Каждый шаг Юрия Алексеевича был долгий и трудный, как вся его прожитая без Любы жизнь. Он никогда не думал, что сможет еще так любить. Все было как когда-то, как двадцать или даже более лет назад. Он не знал этого тела, как и, очевидно, не знал себя: во всем была какая-то первая странная радость узнавания или сумасшествия…
Потом, когда он умиротворенный и усталый лежал, разглядывая и перебирая пальцами ее волосы, Люба вдруг вскочила, встала и, не прикрываясь ничем, пошла на кухню. Лена, его теперешняя жена, даже в таких мелочах была обязательно церемонной и никогда бы не решилась ни на что подобное. Юрий Алексеевич лежал и ему казалось, что он вообще всю жизнь провел здесь, в этой комнате, на разложенной тахте с цветной обивкой, которую только сейчас он как следует разглядел, и с радостью бы провел здесь всю оставшуюся ему жизнь.
Люба долго чем-то гремела на кухне, а когда вернулась, в руках у нее было блюдце и две разноцветные трубочки для коктейлей, которые она, очевидно, нашла в висящем шкафчике, они остались с незапамятных времен. Над блюдцем нависала мыльная пена. Люба села рядом и, взяв трубочку в рот, нагнула лицо и стала дуть через трубочку. Пена росла, свешиваясь через край блюдца, пузырьки росли, и достигнув положенного им предела, лопались. Люба отделила один такой пузырек и, чуть подтолкнув его концом трубочки, отпустила вверх. Вслед за ним полетели другие. На тебе, — сказала Люба и дала ему трубочку тоже. Пузырьки летели красиво и спокойно; иногда они попадали на линию света, пробивающуюся через штору, и тогда прозрачный пузырек озарялся изнутри как бы радугой, будто испытывая счастье, а затем опять становился пустой и летел дальше.
— Знаешь, кто это? — мечтательно сказала Люба и кивнула на пузырьки.
— Кто?
— Это наши дети. Вон тот, желтый, — это наша дочка, а этот, зеленый, это наш сын. Ты слишком мало взял мыла, поэтому он так быстро лопнул. Эта пена наша любовь.
— Люба, я прошу тебя! — Он поймал ее за руку. — Давай, все сначала. Давай — ничего не страшно. Ты видишь — я уже не могу без тебя. Я все брошу, лишь бы ты захотела, переезжай ко мне, теперь у меня все есть, это будет твое. Мы будет хорошо жить, я тебе обещаю, Люба! Люба? Люба!

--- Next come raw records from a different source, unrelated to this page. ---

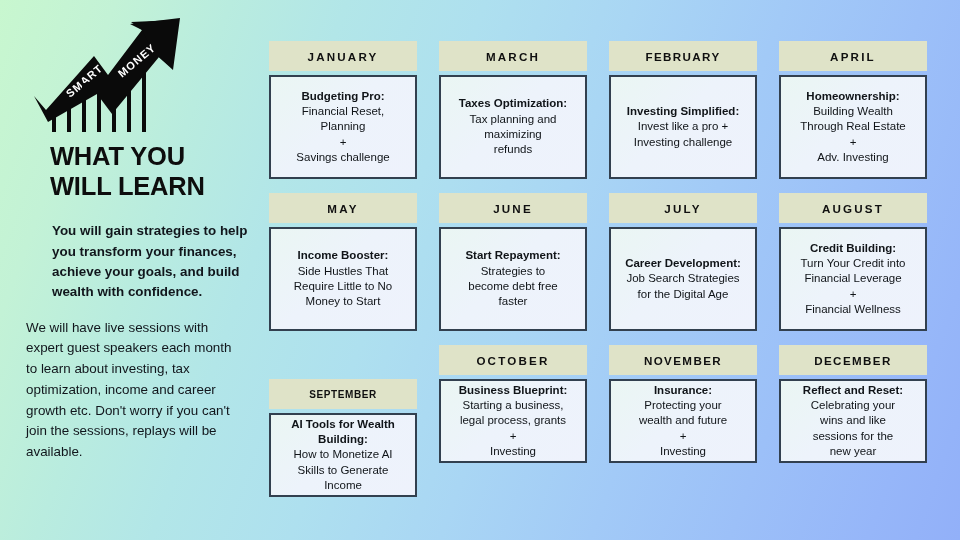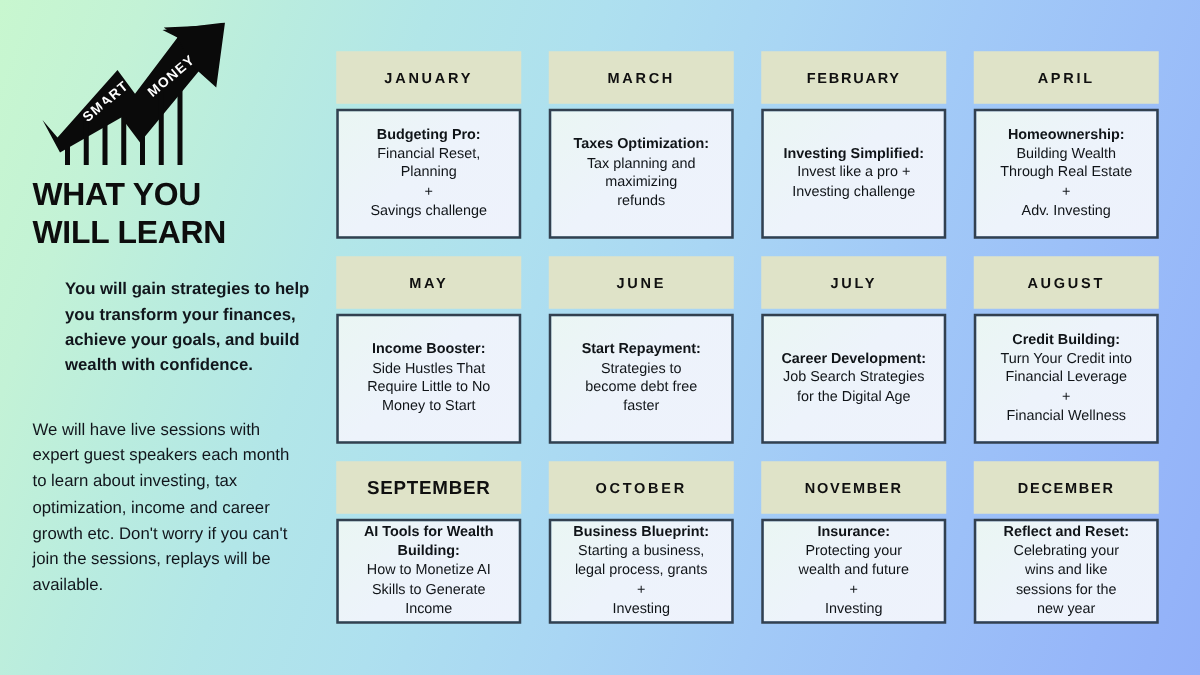--- a/index.html
+++ b/index.html
@@ -45,34 +45,35 @@
   .logo svg { display: block; }
 
   .headline {
     margin-top: 6px;
     font-size: 25.5px;
     line-height: 1.16;
     font-weight: 800;
     letter-spacing: -0.2px;
     color: #0d0d0d;
     text-transform: uppercase;
+    margin-left: 24px;
   }
 
   .lead {
     margin-top: 20px;
     font-size: 13.4px;
     line-height: 1.52;
     font-weight: 700;
     color: #11161c;
     width: 212px;
     margin-left: 26px;
   }
 
   .body-copy {
-    margin-top: 31px;
+    margin-top: 15px;
     font-size: 13.4px;
     line-height: 1.55;
     font-weight: 400;
     color: #11161c;
     width: 216px;
   }
 
   
   .grid {
     position: absolute;
@@ -82,31 +83,31 @@
     display: grid;
     grid-template-columns: repeat(4, 148px);
     grid-column-gap: 22px;
     grid-row-gap: 14px;
   }
 
   .month-card { width: 148px; }
 
   .month-header {
     background: #dfe3c8;
-    height: 42px;
+    height: 30px;
     display: flex;
     align-items: center;
     justify-content: center;
     font-size: 11.6px;
     font-weight: 700;
     letter-spacing: 2.2px;
     color: #101010;
     text-transform: uppercase;
   }
-  .month-header.long { letter-spacing: 0.6px; font-size: 15px; }
+  .month-header.long { letter-spacing: 0.6px; font-size: 10px; margin-top: 34px; }
   .month-header.mid  { letter-spacing: 1.4px; }
 
   .month-body {
     margin-top: 4px;
     border: 2px solid #32404f;
     background: linear-gradient(135deg, #eaf6f3 0%, #edf3fb 45%, #eef2fc 100%);
     padding: 9px 7px;
     display: flex;
     align-items: center;
     justify-content: center;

Он оглянулся и увидел, что рядом никого нет. Он крепко сжимал рукой складку пледа. В комнате было темно и тихо, только свет между шторок полоской лежал на полу. Резко зазвонил телефон. Юрий Алексеевич вскочил, зачем-то волоча за собой плед, и рывком стащил трубку.
— Алле! Люба? Люба! Это ты?
— Алле! — закричал какой-то голос. — Отец? Что там у тебя происходит, я звоню третий раз. — Рядом с трубкой кто-то хрипло рассмеялся. — У тебя порядок? Я согласен, отец, слышишь, я согласен!
— Что? Алеша? С тобой ничего не случилось? Ты где?
— Все в порядке. Я заскочу к тебе завтра. Я согласен, мы обо всем поговорим. Ты понял — я согласен.
Юрий Алексеевич постоял еще немного, а затем как-то тупо повесил трубку. Стало совсем тихо. Только в голове что-то шумно вращалось, будто пересыпались раскаленные камешки. Боже мой, — пронеслось холодящим ветерком над этими камешками, — неужели это только сон? Боже мой! Люба, где ты?! Люба? Люба! Люба!